OLG Brandenburg: Sicherungseintragung Grundbuch für späteren Zugewinnausgleich

Tenor

Unter Abänderung des Beschlusses des Amtsgerichts Neuruppin – Familiengericht – vom 25. Juli 2008 wird der dingliche Arrest in das unbewegliche Vermögen und den im Grundbuch des Amtsgerichts Neuruppin von R. Blatt 2867 verzeichneten Grundbesitz des Antragsgegners zur Sicherung des Anspruchs der Antragstellerin auf künftigen Ausgleich des Zugewinns in Höhe eines Betrages von 103.000 € angeordnet.

Der Antragsgegner kann die Vollziehung des Arrestes durch Hinterlegung einer Lösungssumme von 110.000 € (einschließlich Kostenpauschale) abwenden. Statt durch Hinterlegung kann Sicherheit auch durch schriftliche, unwiderrufliche, unbedingte und unbefristete selbstschuldnerische Bürgschaft einer deutschen oder europäischen Großbank geleistet werden.

Im Übrigen wird die sofortige Beschwerde zurückgewiesen.

Die Kosten des Verfahrens tragen die Antragstellerin zu 40 % und der Antragsgegner zu 60 %.

Gründe

Die gemäß §§ 567 Abs. 1 Nr. 2, 569 ZPO zulässige sofortige Beschwerde gegen die Zurückweisung des beantragten Arrestes ist begründet. In Abänderung der angefochtenen Entscheidung war zur Sicherung des Anspruchs der Antragstellerin auf künftigen Ausgleich des Zugewinns in Höhe des geltend gemachten Betrages von 103.000 € der dingliche Arrest in das Vermögen des Antragsgegners anzuordnen (§§ 916, 917 Abs. 2, 923 ZPO; § 1378 BGB).

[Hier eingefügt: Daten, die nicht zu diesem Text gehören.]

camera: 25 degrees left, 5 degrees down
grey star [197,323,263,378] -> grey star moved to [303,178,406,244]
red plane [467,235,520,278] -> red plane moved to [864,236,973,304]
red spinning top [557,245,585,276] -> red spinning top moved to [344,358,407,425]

Zwar ist das Familiengericht zu Recht davon ausgegangen, dass ein (künftiger) Zugewinnausgleichanspruch mittels eines Arrestes nach § 916 ZPO gesichert werden kann. Nach mittlerweile überwiegender Meinung kann ein künftiger Zugewinnausgleichsanspruch ab seiner Klagbarkeit, die ab Rechtshängigkeit des Scheidungsverfahrens (§ 623 Abs. 1 i. V. m. § 621 Abs. 1 Nr. 8 ZPO) bzw. ab Geltendmachung eines vorzeitigen Zugewinnausgleichs (§ 1385, 1386 BGB) gegeben ist, durch einen Arrest gesichert werden (HansOLG FamRZ 2003, 238; OLG Karlsruhe, FamRZ 1997, 622; OLG Karlsruhe FamRZ 2007, 410).

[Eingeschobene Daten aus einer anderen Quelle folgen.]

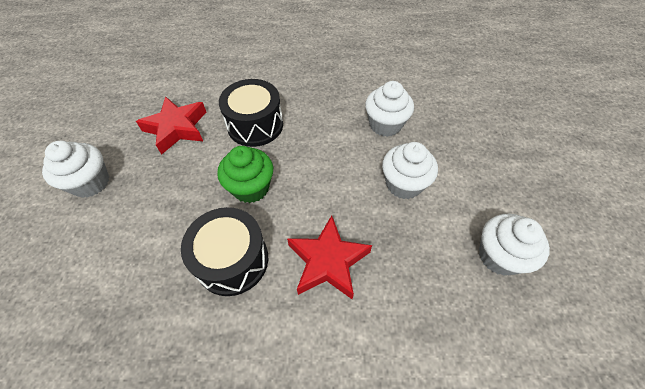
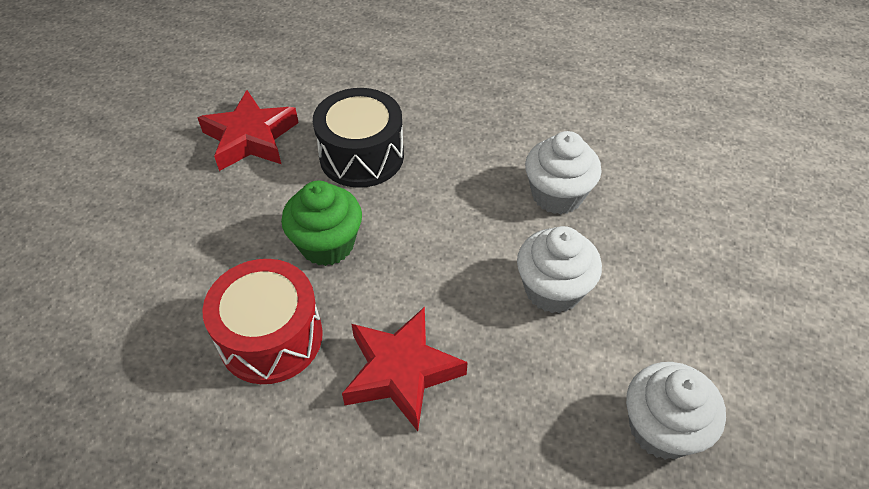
camera: 15 degrees right, 5 degrees down
white cupcake [42,141,109,198] -> none
black drum [181,207,268,296] -> red drum [202,259,323,384]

Es ist in der zivilprozessualen Literatur mittlerweile anerkannt (Zöller/Vollkommer, ZPO, 26. Aufl., § 916, Rn. 8; Stein/Jonas/Grunzky, ZPO, 22. Aufl., § 916, Rn. 11), dass auch künftige Ansprüche durch einen Arrest gesichert werden können, sofern sie – diese Einschränkung ist wegen § 926 ZPO erforderlich – klagbar sind. Auch bei den in § 916 Abs. 2 ZPO ausdrücklich erwähnten bedingten Ansprüchen handelt es sich insofern um künftige Ansprüche, da ihre Entstehung vom Eintritt einer Bedingung abhängig ist. Der Gesetzgeber misst damit dem Entstehungszeitpunkt einer Forderung – für die Zulässigkeit des Arrestes – keine entscheidende Bedeutung zu. Dass der erst mit Rechtskraft der Ehescheidung entstehende Zugewinnausgleichsanspruch (§ 1378 Abs. 3 Satz 1 BGB) somit außerhalb eines Scheidungsverbundes nicht isoliert einklagbar ist, ist zum einen im Hinblick auf den unter bestimmten Voraussetzungen möglichen vorzeitigen Zugewinnausgleich (§§ 1385 ff. BGB) – den die Antragstellerin hier im Hauptsacheverfahren geltend macht – und die Möglichkeit, die entsprechende Klage mit einer solchen auf Zahlung des Zugewinns zu verbinden (Palandt/Brudermüller, BGB, 67. Aufl., § 1386, Rn. 9), nicht uneingeschränkt zutreffend. Zum anderen kann die Frage der isolierten Klagbarkeit deshalb keine entscheidende Rolle spielen, weil das Sicherungsbedürfnis des Zugewinnausgleichsberechtigten sich bei einer isolierten Klage von demjenigen bei einer im Verbund geltend gemachten Klage nicht unterscheidet und es auch für den Schuldner im Hinblick auf § 926 Abs. 1 ZPO keinen Unterschied macht, ob die Hauptsacheentscheidung im Verbund oder in einem isolierten Verfahren getroffen wird.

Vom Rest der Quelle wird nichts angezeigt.